PROBLEM STATEMENT:
Check every line below for the word "verilator" and show those that hold it.

Records from a data source:
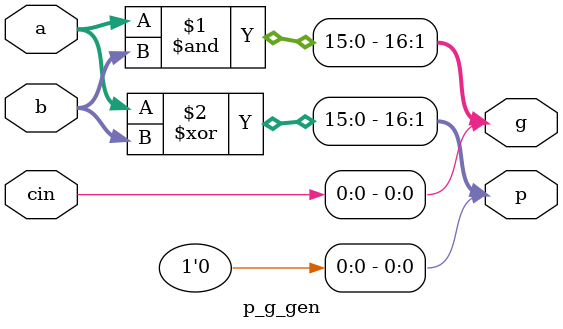
<source format=v>
/* verilator lint_off EOFNEWLINE */
/* verilator lint_off UNUSEDSIGNAL */
module ACA_br_version (
    a,b,cin,sum,cout
);
input [16:1]a,b;
input cin;
output [16:1]sum;
output cout;
wire [16:0]p,g;

p_g_gen u1 (a,b,cin,p,g);

//level1
wire [15:0]pp;
wire [15:0]gnpg_level1;
genvar i;

generate
    for (i=0;i<16;i=i+1) begin
       assign pp[i]=p[i+1]&p[i]; 
       assign gnpg_level1[i]=g[i+1]|(p[i+1]&g[i]);
    end
endgenerate

//level2

wire [13:0]gnpg_level2;
wire [9:0]pppp;
generate
    for (i=0;i<14;i=i+1) begin
       assign gnpg_level2[i]= gnpg_level1[i+2]|(pp[i+2]&gnpg_level1[i]);
    end
endgenerate
generate
    for (i=0;i<10;i=i+1) begin
  assign pppp[i]=pp[i+6]&pp[i+4]; //  pppp[0]=p7p6p5p4, pppp[1]=p8p7p6p5, pppp[2]=p9p8p7p6...
    end
 endgenerate

//level3

// wire [10:0]complex_p;
wire [9:0]complex_gnpg;
generate
    for (i=0;i<10;i=i+1) begin
         assign complex_gnpg[i]=gnpg_level2[i+4] | gnpg_level2[i]&pppp[i];
    end
endgenerate

wire for_6543;
assign for_6543=pp[5]&pp[3];
wire for_5423;
assign for_5423=pp[4]&pp[2];

assign sum[1]=p[1]^cin; 
assign sum[2]=p[2]^gnpg_level1[0];
wire tmp1;
assign tmp1=g[2]|p[2]&gnpg_level1[0];//210

assign sum[3]=p[3]^tmp1;
assign sum[4]=p[4]^gnpg_level2[0];//c3
wire tmp2;
// assign tmp2=g[4]|p[4]&gnpg_level2[0];//c4
assign tmp2=g[4]|p[4]&gnpg_level2[0];
assign sum[5]=p[5]^tmp2;
wire tmp4;
assign tmp4=for_5423&gnpg_level1[0]|gnpg_level2[2];
assign sum[6]=p[6]^tmp4;
wire tmp3;
assign tmp3= for_6543&tmp1| gnpg_level2[3] ;//3456+210
assign sum[7]=p[7]^tmp3;
assign sum[16:8]=p[16:8]^complex_gnpg[8:0];
assign cout=complex_gnpg[9];


endmodule //ACA_cla_version

module p_g_gen (a,b,cin,p,g);

input  [16:1] a,b;
input cin;
output [16:0] p,g;
assign p[0]=0;
assign g[0]=cin;
assign g[16:1]=a[16:1]&b[16:1];
assign p[16:1]=a[16:1]^b[16:1];
endmodule //p_g_gen

</source>
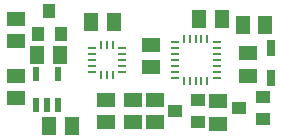
<source format=gbr>
G04 EAGLE Gerber RS-274X export*
G75*
%MOMM*%
%FSLAX34Y34*%
%LPD*%
%INSolderpaste Top*%
%IPPOS*%
%AMOC8*
5,1,8,0,0,1.08239X$1,22.5*%
G01*
%ADD10R,1.500000X1.240000*%
%ADD11R,0.800000X0.275000*%
%ADD12R,0.275000X0.800000*%
%ADD13R,1.240000X1.500000*%
%ADD14R,0.550000X1.200000*%
%ADD15R,1.200000X1.000000*%
%ADD16R,0.800000X1.350000*%
%ADD17R,1.000000X1.200000*%


D10*
X214630Y114910D03*
X214630Y95910D03*
D11*
X82500Y119220D03*
X82500Y114220D03*
X82500Y109220D03*
X82500Y104220D03*
X82500Y99220D03*
D12*
X90250Y96470D03*
X95250Y96470D03*
X100250Y96470D03*
D11*
X108000Y99220D03*
X108000Y104220D03*
X108000Y109220D03*
X108000Y114220D03*
X108000Y119220D03*
D12*
X100250Y121970D03*
X95250Y121970D03*
X90250Y121970D03*
D11*
X187930Y94220D03*
X187930Y99220D03*
X187930Y104220D03*
X187930Y109220D03*
X187930Y114220D03*
X187930Y119220D03*
X187930Y124220D03*
D12*
X180180Y126970D03*
X175180Y126970D03*
X170180Y126970D03*
X165180Y126970D03*
X160180Y126970D03*
D11*
X152430Y124220D03*
X152430Y119220D03*
X152430Y114220D03*
X152430Y109220D03*
X152430Y104220D03*
X152430Y99220D03*
X152430Y94220D03*
D12*
X160180Y91470D03*
X165180Y91470D03*
X170180Y91470D03*
X175180Y91470D03*
X180180Y91470D03*
D10*
X132715Y102895D03*
X132715Y121895D03*
D13*
X100940Y140970D03*
X81940Y140970D03*
D10*
X93980Y75540D03*
X93980Y56540D03*
D13*
X55220Y113030D03*
X36220Y113030D03*
D10*
X116840Y75540D03*
X116840Y56540D03*
D14*
X34950Y70819D03*
X44450Y70819D03*
X53950Y70819D03*
X53950Y96821D03*
X34950Y96821D03*
D13*
X229210Y138430D03*
X210210Y138430D03*
X173380Y143510D03*
X192380Y143510D03*
D10*
X189230Y74270D03*
X189230Y55270D03*
X135890Y75540D03*
X135890Y56540D03*
D13*
X65380Y53340D03*
X46380Y53340D03*
D10*
X17780Y95860D03*
X17780Y76860D03*
D15*
X207170Y68580D03*
X227170Y78080D03*
X227170Y59080D03*
X152560Y66040D03*
X172560Y75540D03*
X172560Y56540D03*
D16*
X233680Y93980D03*
X233680Y119380D03*
D17*
X46355Y150970D03*
X55855Y130970D03*
X36855Y130970D03*
D10*
X17780Y125120D03*
X17780Y144120D03*
M02*

</source>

PROBLEM SOLUTION:
/* verilator lint_off EOFNEWLINE */
/* verilator lint_off UNUSEDSIGNAL */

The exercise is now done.